IFRS 9 Financial Instruments, issued at 1 January 2012, specifies how a company has to classify and measure financial assets and liabilities.  Financial assets shall be classified using the company´s business model for managing financial assets and the contractual Cash Flow (CF) characteristics of the financial asset.

Financial assets are:

  • measured at amortised cost if the following conditions are met:
    • the asset is held within a business model whose objective is to hold assets in order to collect contractual CF
    • the contractual terms of the financial asset gives rise on specified dates to CF that are solely payments of principal  and interest on the principal amount outstanding

otherwise it shall be measured at fair value (FV) through profit or loss.

When a company changes its business model for managing financial instruments it shall reclassify all affected financial assets.

For more information of financial liabilities (cf. IFRS, 2012)


IFRS 9 was originally issued in 11/2009 prescribing the classification and measurement of financial assets completing the first phase of replacing IAS 39 Financial Instruments Recognition and Measurement.

IFRS 9 is limited to financial assets whereas IAS 39 also contains financial liabilities.

The 2nd (Impairment methodology) and 3rd phase (Hedge accounting) of replacing IAS 39 are still in progress with the aim to make it easier to assess the amounts of CFs arising from financial assets. IFRS 9 achieves this aim by aligning the measurement with the company´s business model (the way the entity manages its financial assets) and its contractual CF characteristics by for example a single impairment method for all financial assets not measured at FV.  IFRS 9 requires that companies/entities classify financial assets on the basis of the objective of the entity´s business model for managing financial assets and the characteristics of contractual CF. Contractual CF are considered only if financial assets are eligible to be measured at amortised cost. IFRS 9 requires also that financial assets that purchased in the secondary market have to be measured at amortised cost if their business model has the objective to collect contractual CF aid.

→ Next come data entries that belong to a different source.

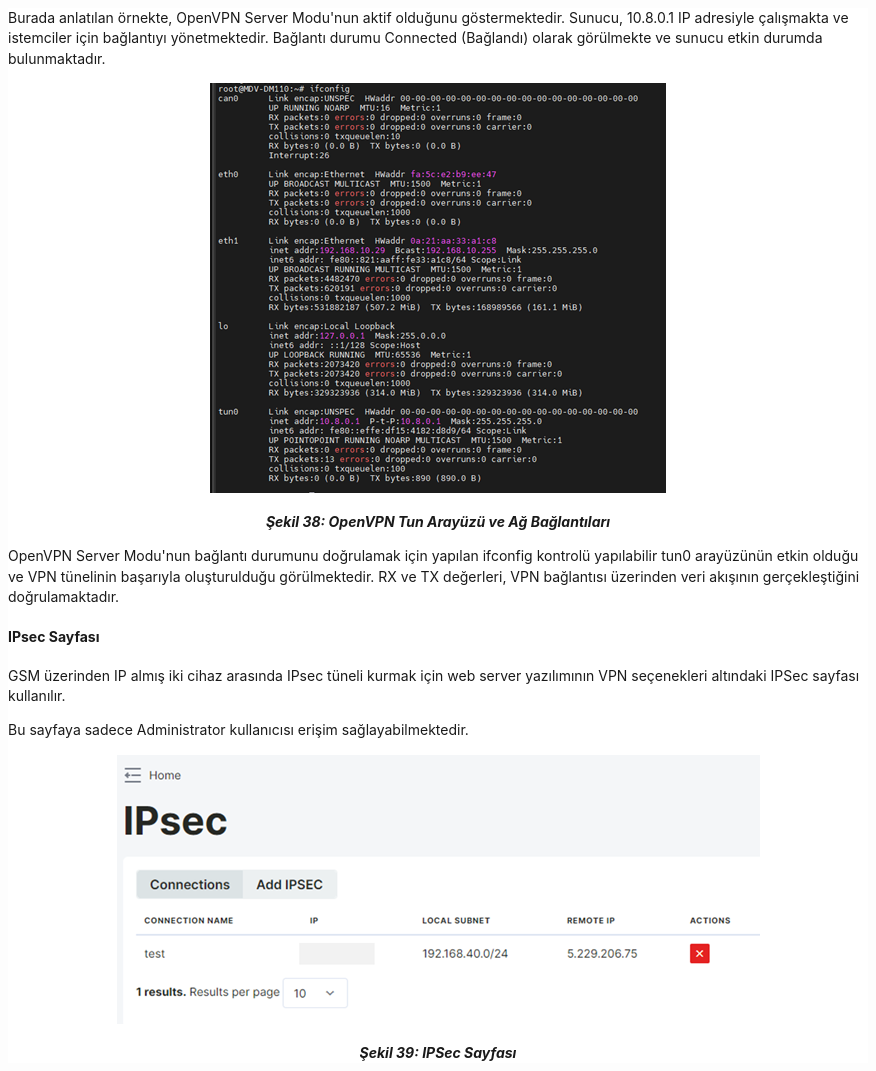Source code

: Burada anlatılan örnekte, OpenVPN Server Modu'nun aktif olduğunu göstermektedir. Sunucu, 10.8.0.1 IP adresiyle çalışmakta ve istemciler için bağlantıyı yönetmektedir. Bağlantı durumu Connected (Bağlandı) olarak görülmekte ve sunucu etkin durumda bulunmaktadır.

<center>

![webserver38](/img/webserver38.png)
***<center>Şekil 38: OpenVPN Tun Arayüzü ve Ağ Bağlantıları</center>***

</center>

OpenVPN Server Modu'nun bağlantı durumunu doğrulamak için yapılan ifconfig kontrolü yapılabilir tun0 arayüzünün etkin olduğu ve VPN tünelinin başarıyla oluşturulduğu görülmektedir. RX ve TX değerleri, VPN bağlantısı üzerinden veri akışının gerçekleştiğini doğrulamaktadır.

#### IPsec Sayfası

GSM üzerinden IP almış iki cihaz arasında IPsec tüneli kurmak için web server yazılımının VPN seçenekleri altındaki IPSec sayfası kullanılır.

Bu sayfaya sadece Administrator kullanıcısı erişim sağlayabilmektedir.

<center>

![webserver39](/img/webserver39.png)
***<center>Şekil 39: IPSec Sayfası</center>***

If gains and losses on equity instruments measured at FV in other comprehensive income, dividends have to be recognised in other comprehensive income of profit and loss.

Reclassification between amortised cost and FV classified when the business model changes.

Requires additional disclosure for all entities first applying IFRS.

Improvements in IFRS 9
Financial assets are classified in one of two measurement categories instead of four depending of entity´s business model and contractual CF terms.
Instruments measured at amortised cost are subject to impairment. IAS 39 required impairment for financial assets measured at FV.
New presentation option for strategic equity investments.
All equity investments have to be measured at FV. There is no exception for unquoted equity instruments anymore.
Additional disclosures are required.